The ANA is of course the ring-leader of the ongoing campaign to get ICANN to rethink the new gTLD program in its entirety.

Liodice’s letter goes on to outline a number of suggestions, posed as questions, as to how ICANN could improve its conflict of interest policy, such as:

should ICANN consider reasonable restrictions or a moratorium on post‐service employment of ICANN staff by, or the contracting of such staff members with, parties under contract to ICANN, or whose businesses are materially affected by any decision made by the Board during the staff member’s tenure?

In other words: should ICANN staff be banned from joining registrars and registries after they leave?

In two other letters to ICANN today, Coalition for Online Accountability, International Trademark Association and American IP Law Association (collectively) and the French government make similar calls for future employment restrictions, albeit only for ICANN directors rather than staff.

But here’s another question: if the community asked ICANN to institute a revolving-door prevention policy, could it legally do so? A bit of digging suggests it might be tough.

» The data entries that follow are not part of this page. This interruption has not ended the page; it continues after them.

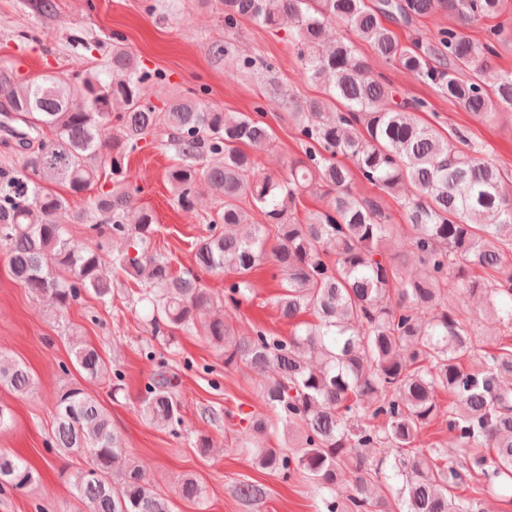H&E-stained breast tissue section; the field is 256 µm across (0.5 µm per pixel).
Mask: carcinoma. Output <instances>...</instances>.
Wrapping results in <instances>:
<instances>
[{
    "instance_id": "obj_1",
    "label": "carcinoma",
    "mask_w": 512,
    "mask_h": 512,
    "mask_svg": "<svg viewBox=\"0 0 512 512\" xmlns=\"http://www.w3.org/2000/svg\"><path fill=\"white\" fill-rule=\"evenodd\" d=\"M224 24L242 18L267 28L295 19L290 42L302 46L308 79L323 97L294 106L303 156L288 178L257 176L244 144L262 150L272 128L244 112H224L182 95L158 108L144 84L164 85L138 57L111 45L103 62L78 79L44 74L19 80L0 69V130L3 144L25 157L16 170L0 169V245L7 249L14 280L62 312L82 294L108 302L112 274L139 286L154 335L201 331L224 357V369L246 367L267 376L261 386L265 412L243 418L246 434L279 432L283 448H240L271 475L310 482L324 512H474V503L455 493L461 472L436 462V448L421 438L438 419L448 423L460 446L471 450L469 480L476 492L512 486V346L487 350L471 322L449 300L482 294L486 310L512 325V186L481 147L466 149L420 124L410 102L383 78L371 75L351 41L338 38L319 49L324 26L334 22L367 41L386 62L434 86L449 102L475 116L491 118L512 109V72L488 88L482 82L495 54L499 31L486 41L449 29L432 42L403 45L383 24H411L446 6L464 20L494 18L505 0H222ZM123 111L112 113L113 105ZM171 131L168 146L178 164L167 182L178 207L196 211L199 180L221 203L210 234L194 246L193 263L203 272L228 270L236 280L227 300H249V275L271 260L281 291L274 297L280 317L293 324L288 336L261 329L237 336L215 316L224 300L192 273L176 276L170 263L150 249L157 218L138 204L126 160L158 128ZM353 160L350 169L337 156ZM110 189L88 194L102 175ZM360 175L383 194L405 189L403 207L412 233L408 253L388 252L394 225L379 197H358ZM46 182L68 187L65 197ZM316 183L326 188L327 207L303 224L291 220L300 192ZM249 201L264 217L244 235L248 221L240 203ZM68 223L130 241L133 252L112 255L67 237ZM224 225V230L217 225ZM310 313L314 323L297 318ZM74 367L90 381H112L122 391V373L99 352L71 338ZM476 356L467 370L462 360ZM139 398L143 418L165 430L181 421L180 402L164 358ZM0 384L18 395L35 387L28 367L0 352ZM439 389L452 403L436 400ZM52 441L85 466L68 475L76 512H172L144 468L123 448L104 407L85 389L69 387L55 402ZM393 451L390 468L371 456ZM352 478V492L336 496V484ZM36 481L20 457L0 452V487L25 489ZM383 487L388 495L376 496ZM183 498L199 502L203 489L191 476ZM242 498L258 501L266 489L241 485Z\"/></svg>"
}]
</instances>
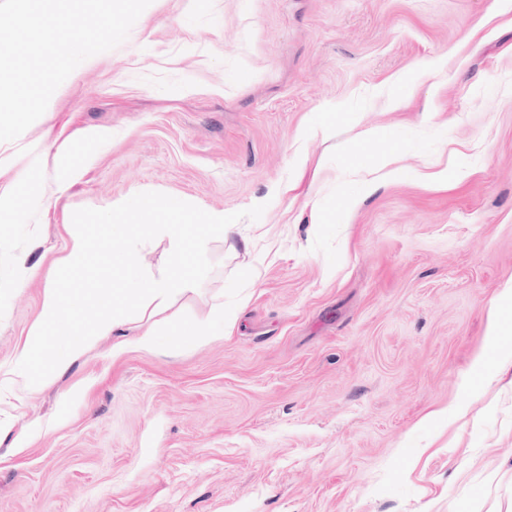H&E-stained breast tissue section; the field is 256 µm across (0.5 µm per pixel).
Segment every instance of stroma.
Listing matches in <instances>:
<instances>
[{
    "mask_svg": "<svg viewBox=\"0 0 512 512\" xmlns=\"http://www.w3.org/2000/svg\"><path fill=\"white\" fill-rule=\"evenodd\" d=\"M206 212L204 322L6 379L76 209ZM0 512H512V385L472 370L512 286V0H152L0 142ZM442 419L427 421L428 413Z\"/></svg>",
    "mask_w": 512,
    "mask_h": 512,
    "instance_id": "35a3bbf8",
    "label": "stroma"
}]
</instances>
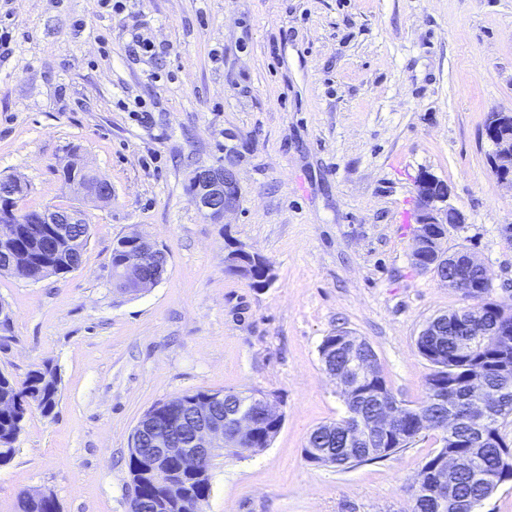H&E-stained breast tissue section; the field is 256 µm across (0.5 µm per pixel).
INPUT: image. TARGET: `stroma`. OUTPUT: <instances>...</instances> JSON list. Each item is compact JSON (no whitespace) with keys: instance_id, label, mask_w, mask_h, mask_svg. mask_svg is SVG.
Returning a JSON list of instances; mask_svg holds the SVG:
<instances>
[{"instance_id":"stroma-1","label":"stroma","mask_w":512,"mask_h":512,"mask_svg":"<svg viewBox=\"0 0 512 512\" xmlns=\"http://www.w3.org/2000/svg\"><path fill=\"white\" fill-rule=\"evenodd\" d=\"M0 35V177L26 182L18 212L74 204L71 154L112 184L84 206L78 269L0 272V372L21 382L47 360L61 378L53 414L31 410L0 466V512L28 490L59 512H130L134 427L198 389L265 394L282 416L268 448L213 460L204 512H410L441 431L372 464L310 462L309 434L347 412L320 346L350 331L398 401L424 399L419 333L465 304L411 260L425 172L468 218L446 248L512 310V187L483 134L512 107V0H0ZM226 162L241 200L213 224L187 186ZM133 234L166 255L138 295L112 285ZM230 239L269 283L228 269Z\"/></svg>"}]
</instances>
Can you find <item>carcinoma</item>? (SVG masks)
I'll use <instances>...</instances> for the list:
<instances>
[{
	"label": "carcinoma",
	"instance_id": "carcinoma-1",
	"mask_svg": "<svg viewBox=\"0 0 512 512\" xmlns=\"http://www.w3.org/2000/svg\"><path fill=\"white\" fill-rule=\"evenodd\" d=\"M47 225L21 224L11 245L0 247V271L28 280L38 281L51 275L67 274L77 269L89 238V225L70 226L69 239H60L50 251L45 250ZM27 250L31 264L23 271H15L7 262L10 247ZM491 285L481 282L473 285L471 299L475 303L448 312V323L442 327L441 336H421L417 339L418 352L431 363L432 372L426 378L425 399L416 407L400 408L391 441H380L369 448L349 442L350 426L377 413L382 398H394L381 371H375L374 381L352 388L354 396L346 400L348 416L335 423L334 428L323 424V431L313 430L306 447L327 448L323 457L305 452L306 458L315 463L338 467H353L379 460L410 444L420 433V419L425 418L429 427L445 432L441 446L422 465L413 494L412 512H432L431 497L434 492L430 473L434 462L443 454L456 456L471 463L456 478L454 489L448 491L446 512H463L467 501L489 496L494 489L512 478V446H502L503 428L512 418V335L501 336L505 328L512 329V314L489 300ZM448 383L457 395L454 404V431L448 433V408L436 399V389ZM60 377L57 368L49 361L31 370L18 384L0 372V398L14 401V409L0 411V465L9 463L16 453V443L23 430L29 410L36 408L43 415L53 413L58 399ZM484 404L506 417L500 424H493L480 434L472 421L470 410L474 404ZM260 434L242 444V448L257 453L265 449V436L272 426L260 419ZM128 470L131 487L149 498L162 497L172 501L182 496L189 485L200 503L207 502L211 491L208 471L187 475L161 488L144 476L135 453H129ZM18 512H58L52 494L39 491L23 492L18 497Z\"/></svg>",
	"mask_w": 512,
	"mask_h": 512
}]
</instances>
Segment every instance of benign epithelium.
<instances>
[{"label": "benign epithelium", "instance_id": "obj_1", "mask_svg": "<svg viewBox=\"0 0 512 512\" xmlns=\"http://www.w3.org/2000/svg\"><path fill=\"white\" fill-rule=\"evenodd\" d=\"M484 135L491 144L488 162L497 183L512 187V109L493 110L488 113L484 126ZM80 167L92 174L93 184L87 185L80 180H71L68 185L76 194L90 197L99 202L112 201V184L93 174V170L71 157L63 164V168ZM5 183L6 190H0V241L7 240L11 234L13 224H50L54 231L53 239L66 235V225L81 224L85 219L83 209L77 205L66 208L55 206L37 211L34 216L23 217L14 215L15 190L24 186V182L17 177L0 180ZM419 217L418 230L415 237V249L419 255L414 260L421 259V255L428 249L432 250L431 260L433 270L440 282L448 285L450 279L440 273L443 267L463 264L476 270L484 269L473 256L465 251L449 253L442 248L444 236L438 231H447L450 226H458L467 221L462 210L450 202L451 188L448 182L432 174H424L417 181ZM188 191L191 202L196 209L207 219L218 223L224 219V214L233 210L240 202L241 191L232 167L213 166L197 169L189 180ZM231 251L227 261L229 269L248 276L261 271V281L271 280L270 269L266 263L235 243H229ZM123 250L129 255L123 257L116 267L112 268V283L126 286L125 294H136V291L154 287L162 278L164 268L159 271L147 267L151 257L158 247L152 241L139 235L126 237ZM377 359L375 352H369L366 360L352 358L348 373L343 374L326 369V373L336 381L339 389H348L347 383L351 381V373H356V380L371 376L375 372ZM213 399H188L182 401V408L190 410L191 432L182 442H176L170 436L167 426L161 423L153 414L143 416L134 431L131 447L140 448L144 441H149L152 447L147 449V456L154 463L153 473L157 479L162 480L169 476L165 463L175 458L180 468L186 472L201 470L227 447L229 428H238L240 432L255 431L257 424L254 415L245 416L242 409L231 408L220 416L210 410ZM246 406L253 407V411L260 416L282 423L281 416L275 411L270 399L265 395H253L243 401ZM395 406H383L377 416L368 420L367 424L355 433V440L367 443L375 434H389L395 423ZM463 462L441 460L434 472L436 482V499L440 512H445L448 502V487L451 486L455 472Z\"/></svg>", "mask_w": 512, "mask_h": 512}]
</instances>
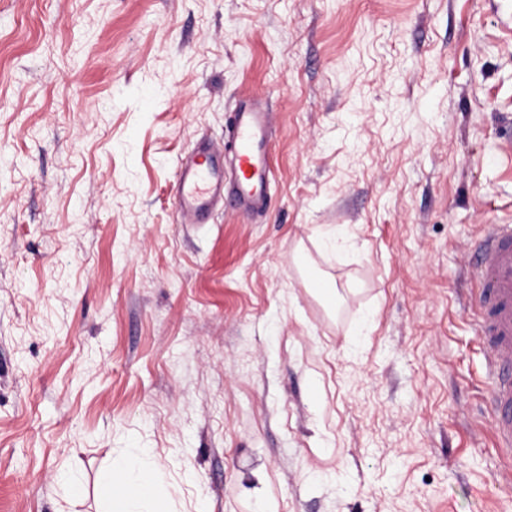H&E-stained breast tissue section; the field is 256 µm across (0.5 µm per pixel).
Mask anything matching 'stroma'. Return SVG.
I'll return each instance as SVG.
<instances>
[{"label": "stroma", "mask_w": 512, "mask_h": 512, "mask_svg": "<svg viewBox=\"0 0 512 512\" xmlns=\"http://www.w3.org/2000/svg\"><path fill=\"white\" fill-rule=\"evenodd\" d=\"M255 93L266 214L179 223L177 159ZM489 224L512 0H0V512H105L128 448L173 512H512ZM469 263L470 310L489 370L487 390L498 447L512 455V224H489Z\"/></svg>", "instance_id": "35a3bbf8"}]
</instances>
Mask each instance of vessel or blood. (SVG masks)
Segmentation results:
<instances>
[{
  "label": "vessel or blood",
  "mask_w": 512,
  "mask_h": 512,
  "mask_svg": "<svg viewBox=\"0 0 512 512\" xmlns=\"http://www.w3.org/2000/svg\"><path fill=\"white\" fill-rule=\"evenodd\" d=\"M271 114L264 97L239 99L223 145L200 143L175 174L174 207L184 224H200L216 206L245 215L270 199ZM470 310L489 370L487 390L498 447L512 455V224H492L473 245Z\"/></svg>",
  "instance_id": "1"
}]
</instances>
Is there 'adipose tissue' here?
<instances>
[{
  "label": "adipose tissue",
  "mask_w": 512,
  "mask_h": 512,
  "mask_svg": "<svg viewBox=\"0 0 512 512\" xmlns=\"http://www.w3.org/2000/svg\"><path fill=\"white\" fill-rule=\"evenodd\" d=\"M163 484L164 471L151 450L134 448L102 473L99 490L106 512H163Z\"/></svg>",
  "instance_id": "adipose-tissue-1"
}]
</instances>
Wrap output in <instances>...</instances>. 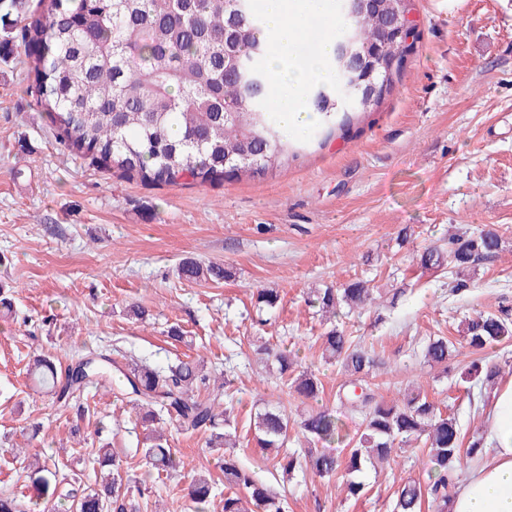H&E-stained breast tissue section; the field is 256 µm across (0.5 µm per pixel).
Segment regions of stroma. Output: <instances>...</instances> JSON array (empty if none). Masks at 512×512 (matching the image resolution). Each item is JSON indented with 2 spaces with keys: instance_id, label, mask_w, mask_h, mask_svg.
<instances>
[{
  "instance_id": "stroma-1",
  "label": "stroma",
  "mask_w": 512,
  "mask_h": 512,
  "mask_svg": "<svg viewBox=\"0 0 512 512\" xmlns=\"http://www.w3.org/2000/svg\"><path fill=\"white\" fill-rule=\"evenodd\" d=\"M420 39L392 92L360 117L350 134L311 142L267 175L214 185H146L90 166L61 145L29 96L33 76L23 52L0 61V491L25 484L11 451L53 457L60 472L95 483L105 447L125 456L127 500L137 512H194L184 489L195 471L217 484L204 512H222L223 458L202 433L169 424L185 463L156 478L133 450L143 436L125 395L89 387L78 408H62L26 373L31 357L61 364L88 349L118 363L165 370L203 362L228 381L235 407L238 463L261 478L270 466L247 420L264 403L300 420L316 404L335 408L356 434L359 416L341 406L346 380L324 360L320 336L344 330L376 365L368 381L392 399L417 383L455 414L465 439L482 434L480 407L492 392L461 380L475 358L512 379V343L472 351L461 321L480 313L512 318V0H411ZM496 231L504 247L481 262L468 287L450 292V270H425L419 253L447 247L452 233ZM186 258L229 267L231 279L199 285L179 279ZM355 279L380 293L374 303L325 319L309 307L313 288ZM277 292L276 307L257 293ZM147 309L145 319L130 306ZM180 327L184 341L169 338ZM457 347L447 368L424 365L429 337ZM285 346L322 381L315 402L288 392L269 374L262 343ZM421 442L403 445L364 476L366 493L347 497L339 480L296 473L282 493L288 512H392L396 493L426 476Z\"/></svg>"
}]
</instances>
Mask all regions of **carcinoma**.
Wrapping results in <instances>:
<instances>
[{"instance_id": "cac0c4a2", "label": "carcinoma", "mask_w": 512, "mask_h": 512, "mask_svg": "<svg viewBox=\"0 0 512 512\" xmlns=\"http://www.w3.org/2000/svg\"><path fill=\"white\" fill-rule=\"evenodd\" d=\"M0 0V53L22 49L29 58L33 82L30 95L50 114L57 138L89 165L136 179L147 185L213 184L226 179L254 178L297 158L306 143L291 140L272 120L269 79L265 70L270 39L261 36L262 17L254 0ZM339 0L348 24L336 45L348 42L359 60L379 55L401 58L407 49L392 41L385 18L410 11L409 0H370L351 10ZM352 58L334 54L329 67L335 80L311 86L308 107L319 114L317 134L329 139L351 125L352 114L381 104L402 67L373 74L380 92L363 98L367 82L351 69ZM502 249L498 233L488 230L453 236L448 250L427 248L419 255L423 269L450 267L452 288L467 287L466 276L480 261ZM179 277L188 282H220L231 270L220 264L188 259L179 264ZM372 300L367 282L357 280L340 288H319L310 301L326 313L341 305L362 308ZM461 333L478 352L512 341V322L505 315L483 314L463 322ZM322 356L340 364L349 377L339 400L362 415L360 433L349 440L341 461L327 447L343 440L336 411L313 409L297 422L310 448L305 457L288 452L290 421L285 407L266 406L253 414L250 429L258 447L274 453V471L289 479L309 467L320 478H341L346 496L364 491L366 470L390 460L396 444L421 440L428 448V479L402 486L396 512H422L425 498L436 512H448L455 477L463 461L482 452L481 439L463 447L457 419L428 396L412 390L398 401L377 397L366 383L373 359L352 337L337 328L322 337ZM260 353L274 359L277 374L289 391L307 399L318 397L321 382L315 373L298 369L288 349ZM454 344L443 336L423 349L424 361L448 367ZM125 381L132 409L148 429L145 447L137 449L145 465L157 475L179 464L164 430V417L189 432L209 433L206 446L224 450V512H284L285 499L276 487L237 464L229 441L236 437L237 415L224 394H193L206 386L208 376L191 361L169 372L144 364L124 369L107 351H90L62 369L38 356L29 371L45 393L62 407L91 383L112 386V370ZM468 377L493 383L494 366L476 359ZM102 461L112 466L111 477L72 496L74 512H125L122 494L123 460L102 449ZM29 479L44 504L57 498L56 461L30 463ZM211 476L198 473L187 487L196 504L209 501Z\"/></svg>"}]
</instances>
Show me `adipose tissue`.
<instances>
[{
    "mask_svg": "<svg viewBox=\"0 0 512 512\" xmlns=\"http://www.w3.org/2000/svg\"><path fill=\"white\" fill-rule=\"evenodd\" d=\"M264 35L272 40L266 62L277 95L276 120L300 131L317 113L305 109L303 95L333 78L328 60L336 48L330 32L338 19L331 0H260ZM488 452L452 492L450 512H512V380L497 387L483 417Z\"/></svg>",
    "mask_w": 512,
    "mask_h": 512,
    "instance_id": "ef3b65f1",
    "label": "adipose tissue"
}]
</instances>
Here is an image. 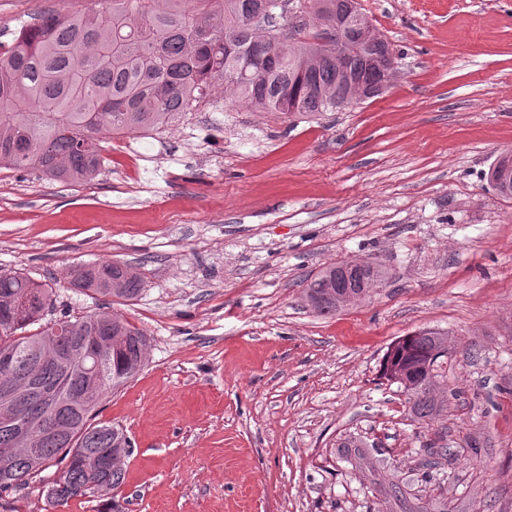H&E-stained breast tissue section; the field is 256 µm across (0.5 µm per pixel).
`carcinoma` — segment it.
Wrapping results in <instances>:
<instances>
[{
  "label": "carcinoma",
  "mask_w": 512,
  "mask_h": 512,
  "mask_svg": "<svg viewBox=\"0 0 512 512\" xmlns=\"http://www.w3.org/2000/svg\"><path fill=\"white\" fill-rule=\"evenodd\" d=\"M342 0H112V6L64 17L45 14L28 25L6 52L0 51V164L19 171L37 170L52 180L75 182L95 174L104 135L160 131L205 98L215 82L236 75L229 94L261 112L307 116L336 112L344 75L327 62L312 64L327 48L314 38H331L326 20ZM269 10L268 26L298 15L304 39L275 57L267 55L265 35L249 24L250 16ZM233 50H224V39ZM383 44H349L354 78L375 86L386 75L365 59ZM488 180L500 196L512 198V153L489 169ZM385 278L371 264L351 275L356 290H373ZM73 285L117 301H130L141 280L126 267L103 260L77 271ZM307 301L322 315L336 306V264L307 284ZM54 292L15 272L0 271V356L14 359L0 371V392L8 388L15 418L0 417V493L19 487L50 460L62 472L53 504L65 506L89 493L109 494L125 477L122 458L131 442L114 424L95 423L97 407L113 390L144 368L149 338L118 312L43 322L54 308ZM54 336L71 343L85 336L112 337V354L93 367L71 358L66 366L45 359ZM446 337L422 331L406 336L384 360V371H418L444 356ZM438 387L413 399L421 419L439 413ZM55 417L68 423L61 435L37 437L34 425ZM27 433L38 438L40 454L16 450ZM120 458L103 471V452Z\"/></svg>",
  "instance_id": "carcinoma-1"
}]
</instances>
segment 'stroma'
<instances>
[{"label": "stroma", "instance_id": "obj_1", "mask_svg": "<svg viewBox=\"0 0 512 512\" xmlns=\"http://www.w3.org/2000/svg\"><path fill=\"white\" fill-rule=\"evenodd\" d=\"M110 0H0V47L40 14ZM399 55L379 96L302 117L216 87L156 135L103 144L86 181L0 167V270L51 286L57 312L114 310L151 339L98 407L131 440L122 512H512V0H360ZM141 279L112 303L73 270ZM342 260L385 282L333 315L307 280ZM444 333L436 419L380 373L388 347ZM447 449L432 469L424 451ZM55 465L0 494L53 506ZM488 180L500 196L512 198V153L504 154L489 169Z\"/></svg>", "mask_w": 512, "mask_h": 512}]
</instances>
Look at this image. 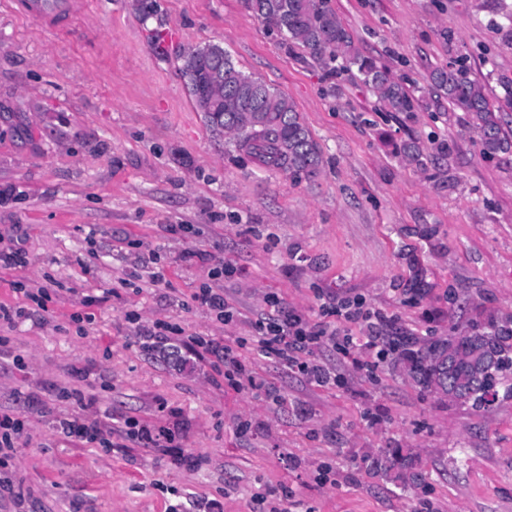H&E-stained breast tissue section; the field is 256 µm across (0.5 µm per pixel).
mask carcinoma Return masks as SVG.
<instances>
[{"label": "carcinoma", "mask_w": 512, "mask_h": 512, "mask_svg": "<svg viewBox=\"0 0 512 512\" xmlns=\"http://www.w3.org/2000/svg\"><path fill=\"white\" fill-rule=\"evenodd\" d=\"M246 7L274 25L285 40L304 48L324 63L340 53L357 71L386 108L415 112L416 98L377 60L352 48L350 35L327 0H245ZM180 61L187 92L216 135L229 137L234 149L272 171L292 179L317 173L322 151L296 105L283 93L237 67L217 43L196 46ZM437 103L448 111L464 113L484 154L512 152V140L502 132L501 112L512 109V94L504 103L490 104L485 85L463 62L437 68L428 76ZM423 382L460 400L480 406L495 385L498 373L512 368V317L490 323V330L459 336L440 344L429 364L411 360Z\"/></svg>", "instance_id": "1"}]
</instances>
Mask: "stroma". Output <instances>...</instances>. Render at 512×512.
<instances>
[{
    "mask_svg": "<svg viewBox=\"0 0 512 512\" xmlns=\"http://www.w3.org/2000/svg\"><path fill=\"white\" fill-rule=\"evenodd\" d=\"M361 55L390 66L415 112L378 102L345 57L313 60L244 0H89L44 30L0 0V410L27 437L0 479V512H512V375L477 407L424 384L401 357L372 372L328 347L341 383L320 387L241 348L265 391L230 385L205 351L167 357L140 326L230 346L277 295L310 323L362 336L345 301L381 313V335L430 355L512 314V154L489 158L428 75L462 59L491 103L512 90V0H329ZM218 43L290 99L322 149L292 181L212 134L179 56ZM416 144L421 163L401 148ZM165 277L150 282L149 272ZM45 287L43 304L17 293ZM223 290V320L192 303ZM80 398H64L63 390ZM78 414L96 442L60 435ZM171 430L173 447L112 445V423ZM392 459L388 474L372 459Z\"/></svg>",
    "mask_w": 512,
    "mask_h": 512,
    "instance_id": "stroma-1",
    "label": "stroma"
}]
</instances>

According to the minutes of an August 15 meeting of ICANN’s Board Governance Committee:

The BGC discussed that as a private sector organization, ICANN is limited in its ability to place restrictions on future employment, though there are many things that ICANN can do to address these concerns, such as continued strict adherence and enforcement of confidentiality provisions.

The matter was also discussed by the full board at its retreat last month, and is on the agenda for the public meeting in Dakar, Senegal, at the end of October.

While ICANN does have pseudo-regulatory power (all enforced through contract) it is at the end of the day a California corporation, which is bound by California law.

And in California, it may not be legal to unreasonably restrict employees’ future job opportunities.

I’m not a lawyer, and this may not be applicable to ICANN for any number of reasons, but consider how California law deals with so-called “non-compete clauses” in employment contracts.

The text “every contract by which anyone is restrained from engaging in a lawful profession, trade, or business of any kind is to that extent void” is on the California statute books.

And in 2008, the California Supreme Court interpreted this rather strictly, ruling that “non-competition agreements are invalid under section 16600 in California even if narrowly drawn”.

So could ICANN legally prevent staff or directors from jumping into the for-profit sector when they please? Is there any point in the community even debating the subject?

At this point, any members of the California Bar reading this are welcome to throw their $0.02 into the comments section below.